Scotland’s first national observatory of children’s rights launched in Edinburgh (28 February). The Observatory of Children’s Human Rights Scotland aims to bring together children and professionals with rights expertise from across Scotland to amplify the impact of research on policy debates, both nationally and internationally. It will work to improve the day-to-day lives and experiences of children and young people.
The Observatory was initiated by the University of Edinburgh and the University of Strathclyde, the Children’s Parliament, the Scottish Youth Parliament, the Children and Young People's Commissioner Scotland, and Together, the Scottish Alliance for Children’s Rights.
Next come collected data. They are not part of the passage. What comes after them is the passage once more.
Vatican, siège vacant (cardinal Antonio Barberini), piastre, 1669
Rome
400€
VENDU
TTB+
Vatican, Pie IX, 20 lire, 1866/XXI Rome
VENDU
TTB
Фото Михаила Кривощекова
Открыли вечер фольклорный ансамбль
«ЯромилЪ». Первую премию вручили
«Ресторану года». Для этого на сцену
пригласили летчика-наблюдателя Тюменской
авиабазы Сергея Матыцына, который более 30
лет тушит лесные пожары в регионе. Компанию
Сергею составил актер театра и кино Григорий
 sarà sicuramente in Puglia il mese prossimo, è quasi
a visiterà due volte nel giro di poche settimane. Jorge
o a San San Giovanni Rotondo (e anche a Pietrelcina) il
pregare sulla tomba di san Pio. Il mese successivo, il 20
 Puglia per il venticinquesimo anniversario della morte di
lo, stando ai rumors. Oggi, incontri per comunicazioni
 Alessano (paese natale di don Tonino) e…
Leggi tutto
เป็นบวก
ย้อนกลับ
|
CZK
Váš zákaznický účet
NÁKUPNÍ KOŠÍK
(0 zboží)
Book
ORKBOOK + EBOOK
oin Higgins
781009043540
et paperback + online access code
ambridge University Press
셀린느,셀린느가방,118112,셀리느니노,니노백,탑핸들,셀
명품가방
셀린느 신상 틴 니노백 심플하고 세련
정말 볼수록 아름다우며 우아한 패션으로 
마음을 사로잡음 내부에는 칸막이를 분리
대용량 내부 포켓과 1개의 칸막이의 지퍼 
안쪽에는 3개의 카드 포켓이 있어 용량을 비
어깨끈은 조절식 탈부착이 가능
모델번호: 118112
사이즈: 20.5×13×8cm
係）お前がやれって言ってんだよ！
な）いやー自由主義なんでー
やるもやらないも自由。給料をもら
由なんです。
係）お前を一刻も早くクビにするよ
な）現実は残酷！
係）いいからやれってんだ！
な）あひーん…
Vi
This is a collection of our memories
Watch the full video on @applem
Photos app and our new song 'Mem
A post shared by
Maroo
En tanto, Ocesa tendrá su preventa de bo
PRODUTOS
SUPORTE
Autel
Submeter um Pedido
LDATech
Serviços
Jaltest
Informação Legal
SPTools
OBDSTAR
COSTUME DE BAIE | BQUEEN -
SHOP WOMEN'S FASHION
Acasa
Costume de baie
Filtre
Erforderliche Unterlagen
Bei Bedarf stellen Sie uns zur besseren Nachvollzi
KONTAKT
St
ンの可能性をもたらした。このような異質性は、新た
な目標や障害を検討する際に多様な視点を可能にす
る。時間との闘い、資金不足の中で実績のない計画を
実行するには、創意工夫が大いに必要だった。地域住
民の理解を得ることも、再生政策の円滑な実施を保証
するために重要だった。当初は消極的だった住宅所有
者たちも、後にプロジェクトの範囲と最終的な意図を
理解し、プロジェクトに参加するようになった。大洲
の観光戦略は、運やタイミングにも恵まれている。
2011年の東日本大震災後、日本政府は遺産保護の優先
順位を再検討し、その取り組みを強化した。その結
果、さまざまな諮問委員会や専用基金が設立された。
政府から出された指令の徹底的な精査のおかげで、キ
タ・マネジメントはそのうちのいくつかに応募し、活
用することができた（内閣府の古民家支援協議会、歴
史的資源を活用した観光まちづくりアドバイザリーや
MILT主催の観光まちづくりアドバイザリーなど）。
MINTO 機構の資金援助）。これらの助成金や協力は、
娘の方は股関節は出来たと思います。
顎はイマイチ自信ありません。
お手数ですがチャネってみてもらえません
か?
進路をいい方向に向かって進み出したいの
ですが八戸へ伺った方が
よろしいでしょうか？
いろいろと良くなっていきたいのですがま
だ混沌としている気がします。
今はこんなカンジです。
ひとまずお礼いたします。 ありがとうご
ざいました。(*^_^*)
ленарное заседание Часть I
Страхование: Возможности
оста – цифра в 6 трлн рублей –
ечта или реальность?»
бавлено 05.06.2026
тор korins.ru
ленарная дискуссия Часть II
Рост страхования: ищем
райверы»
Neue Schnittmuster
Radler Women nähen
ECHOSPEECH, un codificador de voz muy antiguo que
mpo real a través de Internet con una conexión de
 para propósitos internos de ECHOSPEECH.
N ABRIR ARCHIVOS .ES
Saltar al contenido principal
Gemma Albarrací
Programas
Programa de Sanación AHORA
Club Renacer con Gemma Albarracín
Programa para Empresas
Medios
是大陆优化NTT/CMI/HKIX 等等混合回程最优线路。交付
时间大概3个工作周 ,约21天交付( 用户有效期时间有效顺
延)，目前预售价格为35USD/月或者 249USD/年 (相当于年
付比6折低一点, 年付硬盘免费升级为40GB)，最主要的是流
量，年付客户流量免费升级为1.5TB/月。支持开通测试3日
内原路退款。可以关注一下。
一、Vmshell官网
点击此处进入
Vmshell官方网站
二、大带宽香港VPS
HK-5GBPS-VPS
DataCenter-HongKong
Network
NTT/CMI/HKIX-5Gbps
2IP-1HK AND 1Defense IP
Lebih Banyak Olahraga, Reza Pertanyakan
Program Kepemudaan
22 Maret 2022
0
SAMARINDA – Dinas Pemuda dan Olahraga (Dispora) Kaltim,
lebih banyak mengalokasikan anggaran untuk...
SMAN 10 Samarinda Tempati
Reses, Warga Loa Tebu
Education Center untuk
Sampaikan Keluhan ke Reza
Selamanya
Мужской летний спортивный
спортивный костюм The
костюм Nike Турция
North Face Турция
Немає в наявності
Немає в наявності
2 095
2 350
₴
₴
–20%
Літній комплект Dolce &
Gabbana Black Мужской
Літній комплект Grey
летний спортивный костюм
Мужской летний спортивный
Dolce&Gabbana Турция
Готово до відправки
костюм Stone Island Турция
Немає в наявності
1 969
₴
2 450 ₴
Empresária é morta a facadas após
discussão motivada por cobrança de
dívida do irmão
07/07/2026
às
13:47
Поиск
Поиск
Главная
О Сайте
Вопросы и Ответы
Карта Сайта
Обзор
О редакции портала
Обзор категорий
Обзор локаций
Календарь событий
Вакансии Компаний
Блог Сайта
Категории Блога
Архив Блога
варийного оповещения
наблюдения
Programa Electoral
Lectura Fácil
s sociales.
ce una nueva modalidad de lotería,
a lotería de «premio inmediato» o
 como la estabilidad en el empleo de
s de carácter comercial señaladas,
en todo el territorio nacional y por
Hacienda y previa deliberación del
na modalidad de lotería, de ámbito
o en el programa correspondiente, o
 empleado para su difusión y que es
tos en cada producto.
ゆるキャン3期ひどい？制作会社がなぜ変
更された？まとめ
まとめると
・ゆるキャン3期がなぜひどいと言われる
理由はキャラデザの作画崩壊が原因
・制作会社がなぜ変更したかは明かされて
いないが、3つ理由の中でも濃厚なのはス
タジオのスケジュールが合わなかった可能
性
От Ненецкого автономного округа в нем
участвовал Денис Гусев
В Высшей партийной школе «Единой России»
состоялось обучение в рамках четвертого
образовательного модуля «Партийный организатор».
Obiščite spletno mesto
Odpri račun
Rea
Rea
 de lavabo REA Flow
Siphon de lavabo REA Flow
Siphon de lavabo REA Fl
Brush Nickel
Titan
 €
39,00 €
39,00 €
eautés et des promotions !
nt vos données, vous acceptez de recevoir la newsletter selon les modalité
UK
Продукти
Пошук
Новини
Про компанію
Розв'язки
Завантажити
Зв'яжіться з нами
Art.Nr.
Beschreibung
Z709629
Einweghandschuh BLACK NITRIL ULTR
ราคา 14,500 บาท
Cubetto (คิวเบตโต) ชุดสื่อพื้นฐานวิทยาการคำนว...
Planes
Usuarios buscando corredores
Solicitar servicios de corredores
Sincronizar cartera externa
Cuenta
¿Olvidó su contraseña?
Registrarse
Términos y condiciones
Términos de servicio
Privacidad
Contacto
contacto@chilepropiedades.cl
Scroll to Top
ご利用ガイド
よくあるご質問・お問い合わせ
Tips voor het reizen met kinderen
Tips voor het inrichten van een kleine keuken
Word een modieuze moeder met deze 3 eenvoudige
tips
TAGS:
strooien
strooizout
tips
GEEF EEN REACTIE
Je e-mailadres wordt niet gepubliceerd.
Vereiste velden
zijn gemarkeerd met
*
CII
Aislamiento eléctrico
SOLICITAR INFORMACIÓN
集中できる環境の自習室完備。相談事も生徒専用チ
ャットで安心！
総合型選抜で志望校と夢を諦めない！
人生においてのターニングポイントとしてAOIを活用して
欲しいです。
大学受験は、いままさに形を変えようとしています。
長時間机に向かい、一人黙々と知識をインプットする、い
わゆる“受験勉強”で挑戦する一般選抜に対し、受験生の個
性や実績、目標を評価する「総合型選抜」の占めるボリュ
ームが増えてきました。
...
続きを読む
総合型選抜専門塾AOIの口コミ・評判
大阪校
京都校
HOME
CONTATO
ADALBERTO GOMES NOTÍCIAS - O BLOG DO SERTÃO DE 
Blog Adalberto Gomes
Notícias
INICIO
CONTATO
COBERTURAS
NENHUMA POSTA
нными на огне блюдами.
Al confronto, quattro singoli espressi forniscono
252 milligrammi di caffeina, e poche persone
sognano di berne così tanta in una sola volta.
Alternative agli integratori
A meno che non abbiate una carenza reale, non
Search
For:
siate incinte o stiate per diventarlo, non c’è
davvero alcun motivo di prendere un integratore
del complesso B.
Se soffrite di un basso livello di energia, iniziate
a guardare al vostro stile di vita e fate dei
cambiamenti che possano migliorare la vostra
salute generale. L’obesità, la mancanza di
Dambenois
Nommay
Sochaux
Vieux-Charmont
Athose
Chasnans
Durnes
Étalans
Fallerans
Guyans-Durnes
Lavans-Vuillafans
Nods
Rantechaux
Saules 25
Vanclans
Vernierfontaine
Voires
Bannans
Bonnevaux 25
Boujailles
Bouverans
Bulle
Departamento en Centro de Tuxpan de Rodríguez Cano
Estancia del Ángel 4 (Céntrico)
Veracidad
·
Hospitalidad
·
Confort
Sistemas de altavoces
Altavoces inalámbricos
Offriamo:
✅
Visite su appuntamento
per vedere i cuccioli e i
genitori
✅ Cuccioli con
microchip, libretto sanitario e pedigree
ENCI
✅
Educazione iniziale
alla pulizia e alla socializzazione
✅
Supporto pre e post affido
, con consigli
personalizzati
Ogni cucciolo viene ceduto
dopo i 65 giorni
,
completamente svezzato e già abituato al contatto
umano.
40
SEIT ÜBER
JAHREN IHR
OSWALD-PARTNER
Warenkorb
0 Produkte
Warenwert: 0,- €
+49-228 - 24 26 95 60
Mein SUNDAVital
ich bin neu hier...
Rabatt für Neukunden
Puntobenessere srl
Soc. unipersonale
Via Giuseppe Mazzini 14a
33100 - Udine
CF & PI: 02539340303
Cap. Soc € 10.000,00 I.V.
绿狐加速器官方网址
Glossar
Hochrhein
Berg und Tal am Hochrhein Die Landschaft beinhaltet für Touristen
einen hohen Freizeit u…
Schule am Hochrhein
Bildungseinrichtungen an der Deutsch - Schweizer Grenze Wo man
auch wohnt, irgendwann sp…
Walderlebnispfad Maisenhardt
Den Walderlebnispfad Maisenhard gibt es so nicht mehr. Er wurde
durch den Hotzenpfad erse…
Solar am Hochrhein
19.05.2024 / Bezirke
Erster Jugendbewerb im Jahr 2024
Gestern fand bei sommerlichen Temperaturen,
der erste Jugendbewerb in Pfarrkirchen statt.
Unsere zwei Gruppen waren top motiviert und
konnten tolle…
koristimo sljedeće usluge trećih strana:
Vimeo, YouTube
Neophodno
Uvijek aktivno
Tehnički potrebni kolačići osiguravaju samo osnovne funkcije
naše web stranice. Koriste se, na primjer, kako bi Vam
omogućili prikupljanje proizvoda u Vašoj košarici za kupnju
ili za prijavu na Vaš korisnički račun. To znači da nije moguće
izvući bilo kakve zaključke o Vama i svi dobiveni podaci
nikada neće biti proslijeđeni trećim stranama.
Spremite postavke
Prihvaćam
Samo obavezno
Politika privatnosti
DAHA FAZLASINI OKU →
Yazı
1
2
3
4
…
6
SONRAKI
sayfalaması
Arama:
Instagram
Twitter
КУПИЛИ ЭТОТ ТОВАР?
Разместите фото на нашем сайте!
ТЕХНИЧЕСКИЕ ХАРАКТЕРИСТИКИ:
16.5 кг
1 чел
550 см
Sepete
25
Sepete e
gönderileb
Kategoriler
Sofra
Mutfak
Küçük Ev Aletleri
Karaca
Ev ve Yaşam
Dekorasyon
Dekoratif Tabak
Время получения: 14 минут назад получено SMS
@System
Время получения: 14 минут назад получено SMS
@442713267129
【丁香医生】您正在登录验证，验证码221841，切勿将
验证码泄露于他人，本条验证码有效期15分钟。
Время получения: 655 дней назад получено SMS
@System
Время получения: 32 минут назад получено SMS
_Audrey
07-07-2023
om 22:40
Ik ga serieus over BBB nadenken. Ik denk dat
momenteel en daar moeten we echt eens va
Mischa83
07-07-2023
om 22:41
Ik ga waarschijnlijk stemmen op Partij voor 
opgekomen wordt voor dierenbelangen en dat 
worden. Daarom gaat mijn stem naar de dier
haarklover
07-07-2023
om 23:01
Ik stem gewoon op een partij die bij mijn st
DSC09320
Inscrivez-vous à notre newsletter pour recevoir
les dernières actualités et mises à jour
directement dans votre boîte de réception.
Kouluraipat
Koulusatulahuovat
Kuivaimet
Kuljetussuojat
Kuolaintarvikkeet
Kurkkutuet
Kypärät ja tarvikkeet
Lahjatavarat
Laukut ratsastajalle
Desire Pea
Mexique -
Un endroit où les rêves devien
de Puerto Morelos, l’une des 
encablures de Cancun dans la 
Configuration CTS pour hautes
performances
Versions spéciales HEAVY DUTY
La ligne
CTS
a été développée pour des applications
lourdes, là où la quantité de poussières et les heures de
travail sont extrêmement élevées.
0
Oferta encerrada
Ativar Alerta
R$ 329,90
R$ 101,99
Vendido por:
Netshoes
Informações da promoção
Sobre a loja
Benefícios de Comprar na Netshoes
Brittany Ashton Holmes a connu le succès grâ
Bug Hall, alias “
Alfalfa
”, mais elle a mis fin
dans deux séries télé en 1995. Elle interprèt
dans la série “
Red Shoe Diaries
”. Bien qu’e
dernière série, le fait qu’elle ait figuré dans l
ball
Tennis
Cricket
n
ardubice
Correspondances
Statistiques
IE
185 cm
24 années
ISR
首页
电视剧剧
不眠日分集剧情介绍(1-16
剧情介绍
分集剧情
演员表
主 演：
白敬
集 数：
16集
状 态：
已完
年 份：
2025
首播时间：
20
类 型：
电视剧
It was formally launched by the Minister for Children and Young People, Maree Todd.
Alongside the launch of this new resource for Scotland, Together has published the latest State of Children’s Rights in Scotland report. This sets out the current status of children’s rights in Scotland and highlights the importance of delivering the Scottish Government’s pledge to incorporate the UNCRC into Scots law by 2021.
Speaking at the launch of the Observatory of Children’s Human Rights Scotland, CELCIS’ Executive Director Professor Jennifer Davidson, said:
“The launch of the Observatory marks an important step in ensuring that Scotland joins the small, yet growing number of nations around the world who are leading the way in children and young people’s human rights.
“The Observatory will be a dynamic and proactive hub through which children and young people’s experiences in Scotland are brought together with others’ and translated into action. With the support of academics, inter-disciplinary and cross-sector expertise, we believe that we can help to lead the way to accelerate progress in implementing children's human rights, to anticipate the gaps, and make real progress collectively on how we can all address these challenges together throughout Scotland. We’re keen that this hub ensures that young people themselves are also empowered to make the world a better place for themselves and others.”
Kay Tisdall, Professor of Childhood Policy MHSES University of Edinburgh, added:
“Perhaps the greatest opportunity afforded by the Scottish Government’s commitment to incorporate UNCRC is to allow children and young people from across Scotland to thrive. The aim is highly ambitious by anyone’s standards, but it is also a simple one.
“Working together with children, young people and organisations dedicated to their rights and wellbeing, we hope the Observatory will have a significant and positive impact on children’s human dignity, ensuring they are respected and supported to reach their full potential, because when our children and young people thrive, our communities and our society thrives too.”
Speaking ahead of the launch of the State of Children’s Rights report, Juliet Harris, Director of Together, the Scottish Alliance for Children’s Rights, said:
“Our State of Children’s Rights report 2019 shows how much more needs to be done. From increasing concerns about child poverty and mental health through to food insecurity and bullying, many children still experience breaches of their rights on a day-to-day basis. Through the publication of our report, and partnering with the new Observatory, we hope our roadmap for action will support Scotland to realise its potential and become a country where the rights of all children are realised all of the time.”
As well as the full report, Together has also produced a child friendly version.